### What you are asked to do
Copy out the entries below word for word, without the pictures.

### Given entries
'''
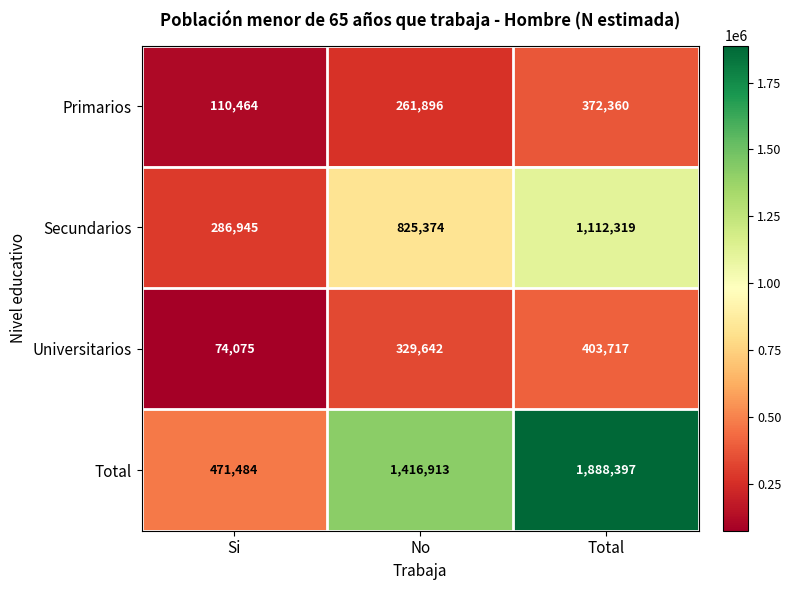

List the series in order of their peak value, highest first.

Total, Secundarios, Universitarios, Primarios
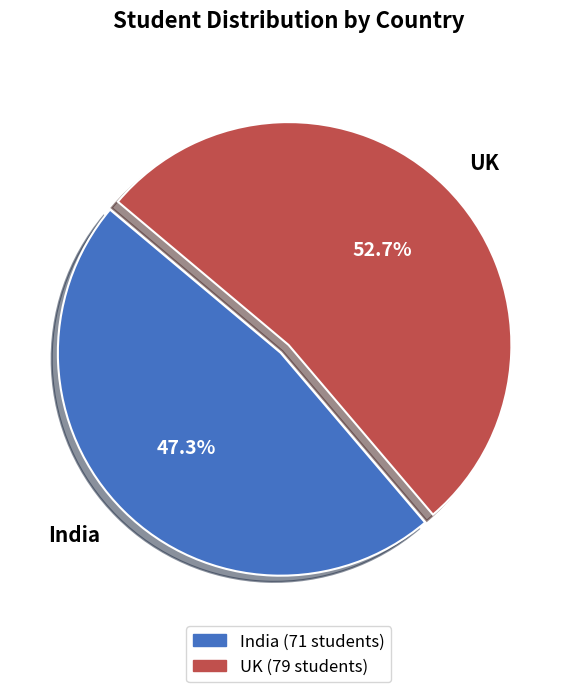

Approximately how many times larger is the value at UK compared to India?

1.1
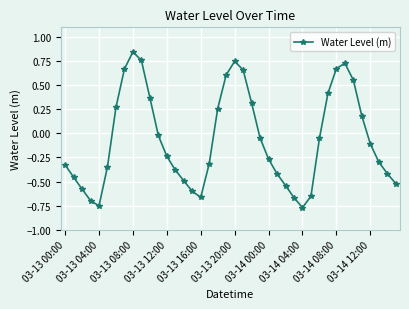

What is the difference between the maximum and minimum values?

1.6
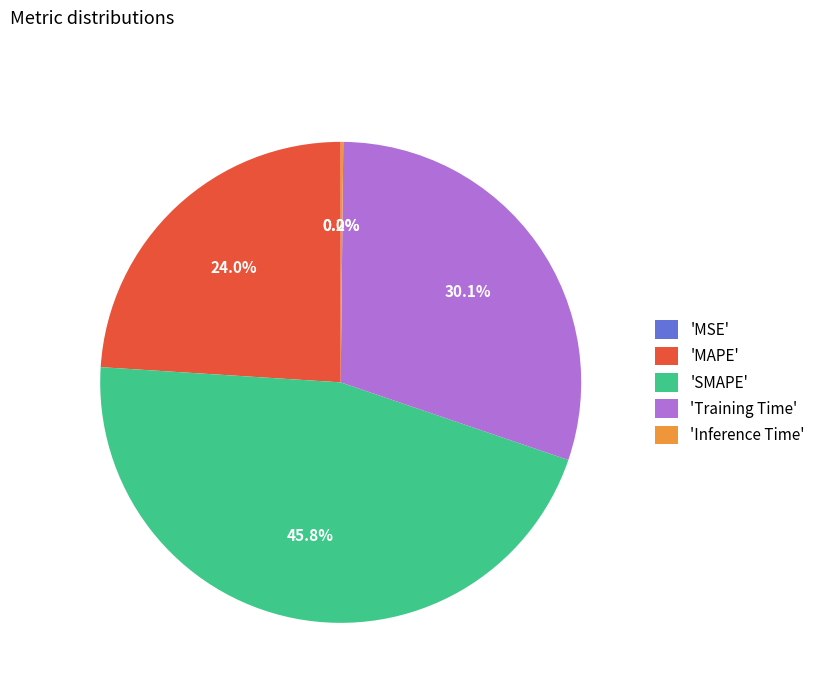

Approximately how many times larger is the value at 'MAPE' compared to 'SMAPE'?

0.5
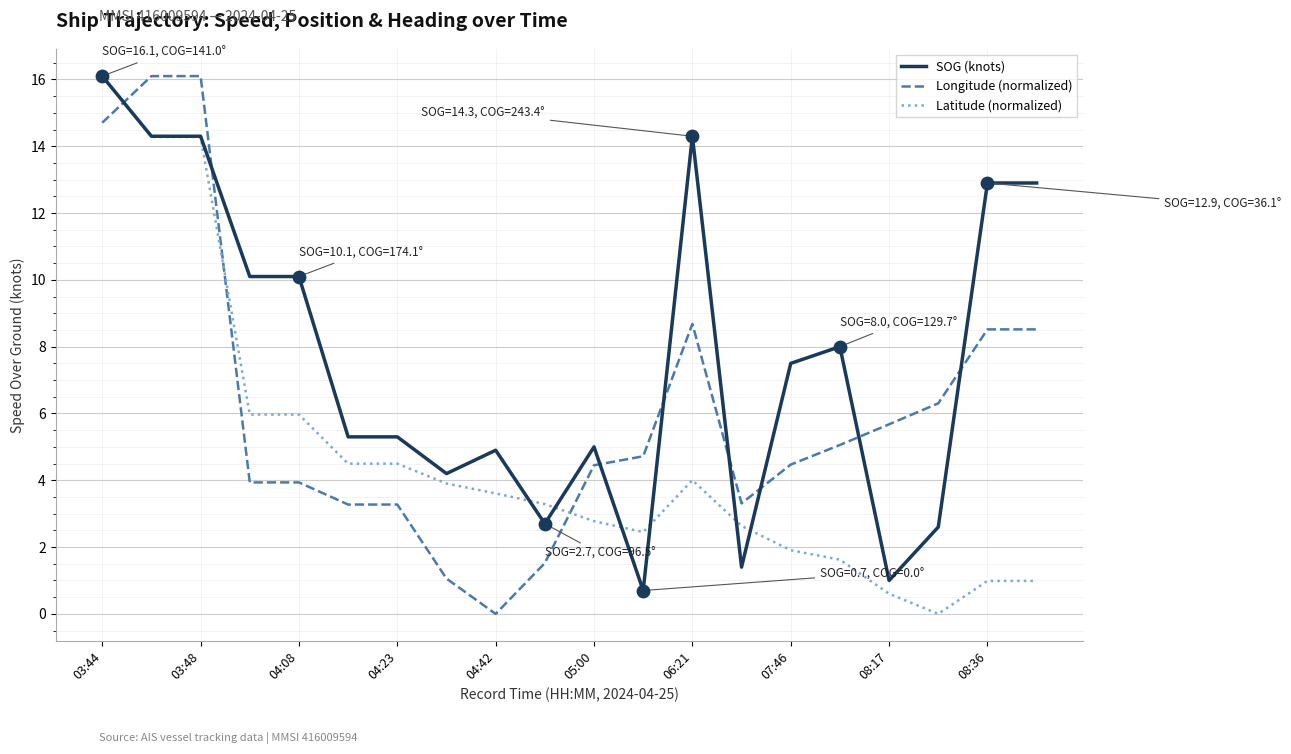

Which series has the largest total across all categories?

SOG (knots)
'''
### Task answer
List the series in order of their peak value, highest first.

Total, Secundarios, Universitarios, Primarios

Approximately how many times larger is the value at UK compared to India?

1.1

What is the difference between the maximum and minimum values?

1.6

Approximately how many times larger is the value at 'MAPE' compared to 'SMAPE'?

0.5

Which series has the largest total across all categories?

SOG (knots)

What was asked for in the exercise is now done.